Teoria dos Direitos Fundamentais e os Direitos Humanos: Algumas Discrepâncias entre Brasil e Alemanha.

No Brasil, o descumprimento de diversos direitos fundamentais torna necessária a interferência do judiciário para que os cidadãos tenham acesso a condições básicas, principalmente no que se refere a saúde, educação de qualidade e moradia. Assim, pretende-se estabelecer um dialogo entre a Teoria dos Direitos Fundamentais e os Direitos Humanos, previstos na Declaração Universal. 
            Entretanto, é importante salientar que não seria possível compreender os direitos humanos e os direitos fundamentais sem contextualizar com a história, pois estes não surgem aleatóriamente, como uma descoberta repentina de uma sociedade, ou de indivíduos, mas sim foram construídos ao longo dos anos, principalmente a partir das lutas contra determinadas formas de poder (SIQUEIRA; PICIRILLO, 2009).
            Mas estre processo só foi possível, segundo Cunha (2014, p. 3) por:

“O debate constitucional do pós Segunda Grande Guerra tem focado sistematicamente a necessidade de proteção da pessoa humana e da dignidade a ela inerente. Em razão disso, as Constituições que surgiram a partir da segunda metade do século XX têm se preocupado em proclamar um Estado Democrático de Direito, construído a partir dos valores “dignidade da pessoal humana”, “cidadania”, “direitos humanos” e “bem-estar social”. Nesse passo, as Constituições contemporâneas acabaram por regular o próprio fenômeno político, estabelecendo as prioridades políticas do Estado e vinculando os programas estatais à consolidação daqueles valores.”

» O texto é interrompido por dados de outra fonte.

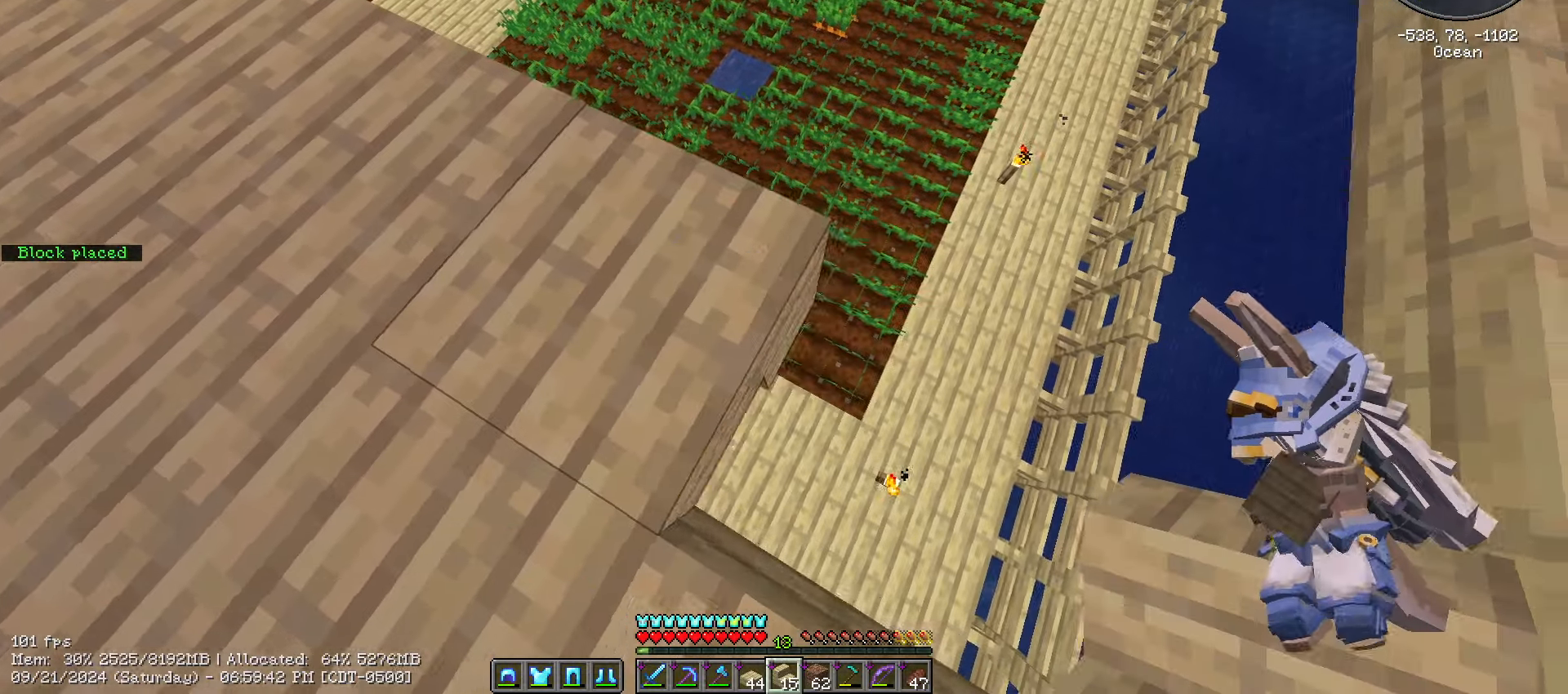
{"keys": ["d", "shift_l"], "mouse": []}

            Assis (2012) mostrou uma opinião similar neste caso, pois para este ocorre que importantes transformações econômicas e sociais alteraram profundamente o quadro em que se inseria o pensamento liberal. Nesse contexto, surgiu o Estado do Bem-Estar Social, tendo como caracteristicas ações positivas e intervencionistas. Consagraram assim, os direitos que consistem em direitos econômicos, sociais e culturais. Bonavides (2010 também acredita que o liberalismo dificultava a questão dos direitos fundamentais, pois “ Sua filosofia de poder é negativa e se move, de certa maneira, rumo à dissolução do Estado nacional, afrouxando e debilitando os laços de soberania e, ao mesmo passo, doutrinando uma falsa despolitização da sociedade.”
            Sobre a questão dos direitos fundamentais, a principio pode se relacionar com estas questões no recorte seguinte.

A ligação primordial dos direitos fundamentais à liberdade e à dignidade humana, nos seus teores históricos e filosóficos, demonstrará a pertinência desses direitos, ao qual são inerentes da pessoa humana delineando toda sua universalidade como ideal. (HUMENHUK 2002, p. 1,2)


            Nos dias atuais, segundo Humenhuk (2002) estamos vivendo uma linearidade em nosso país, a globalização da política neoliberal. A globalização do modelo neoliberal, que se marca pela globalização econômica, vem a causar enorme impacto nos direitos fundamentais.
Assim, globalizar os direitos fundamentais, configura a universalização dos mesmos para que os direitos da quarta geração atinjam sua objetividade como nas duas gerações de direitos anteriores sem destituir a subjetividade da primeira geração para a consecução de um futuro melhor, sem deixar de ser uma utopia o seu reconhecimento no direito positivo interno e internacional. (HUMENHUK, 2002, p. 10)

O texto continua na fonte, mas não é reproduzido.